REQUIRED WORK – Reproduce all of the lines below word for word, leaving out the pictures.

THE RECORDS –

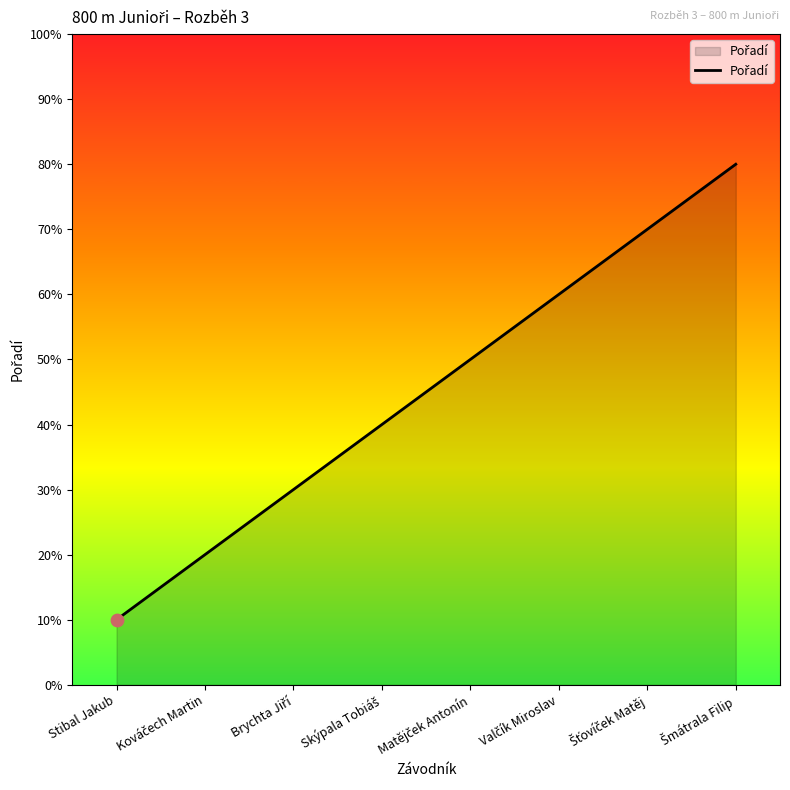

Does the chart have visible grid lines?

No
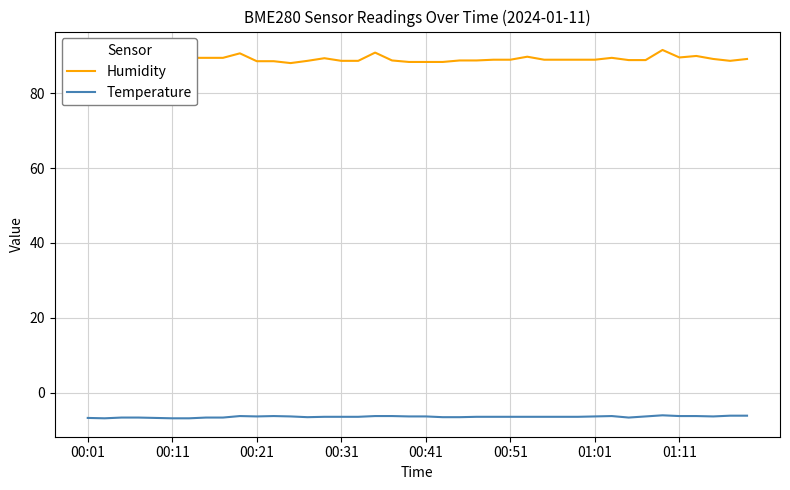

True or false: Humidity and Temperature cross at least once.

False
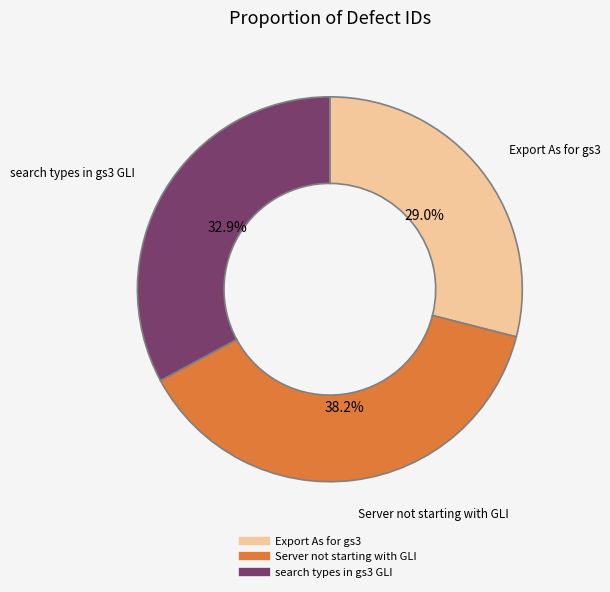

Is the sum of Export As for gs3 and Server not starting with GLI greater than half?

Yes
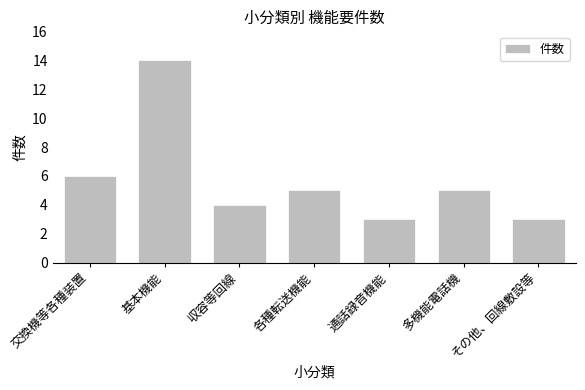

What is the smallest value displayed?

3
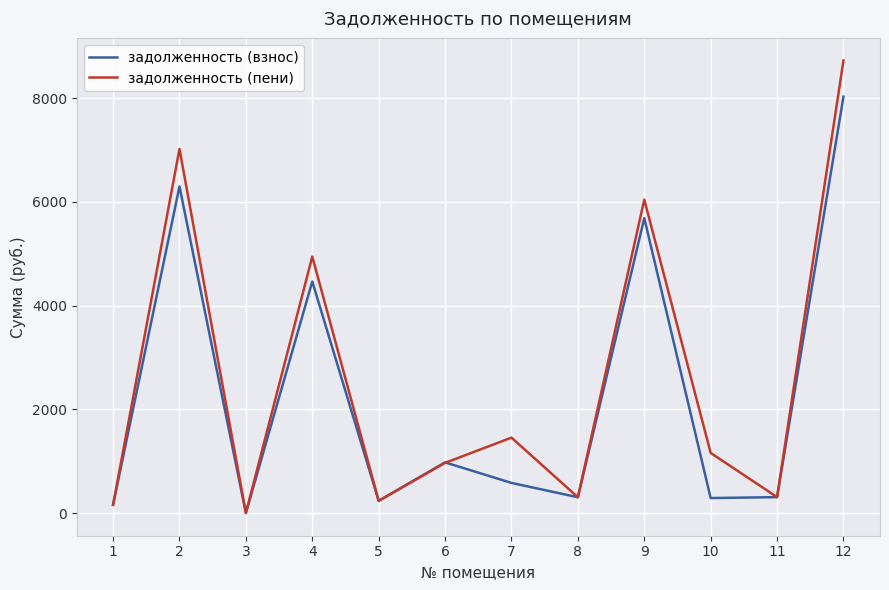

What is the spread (max minus min) of values at 3?

1.4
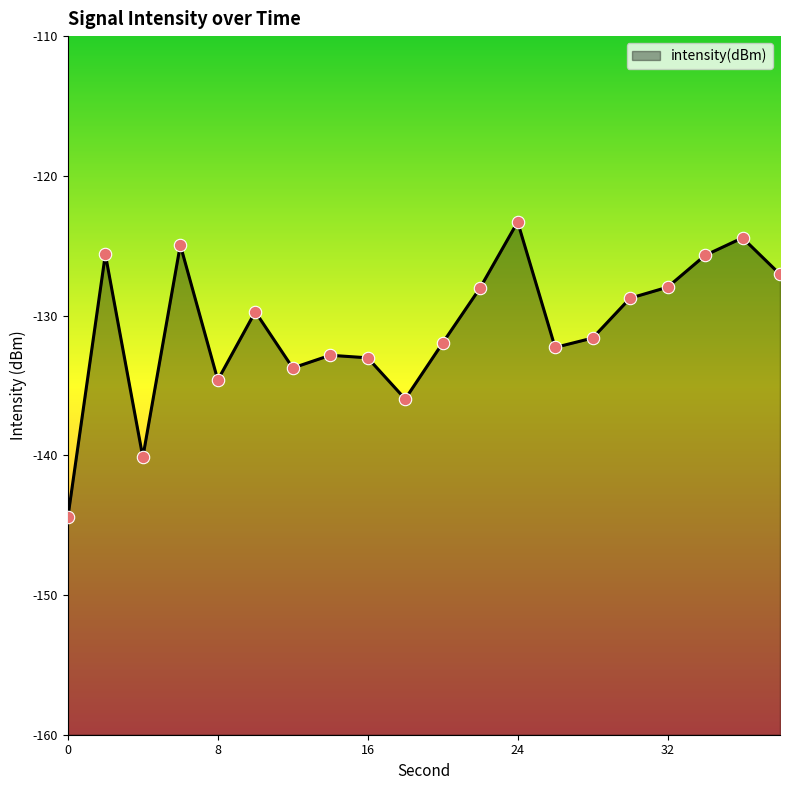

Between 28 and 0, which is larger?

28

RESPONSE BELOW –
Does the chart have visible grid lines?

No

True or false: Humidity and Temperature cross at least once.

False

Is the sum of Export As for gs3 and Server not starting with GLI greater than half?

Yes

What is the smallest value displayed?

3

What is the spread (max minus min) of values at 3?

1.4

Between 28 and 0, which is larger?

28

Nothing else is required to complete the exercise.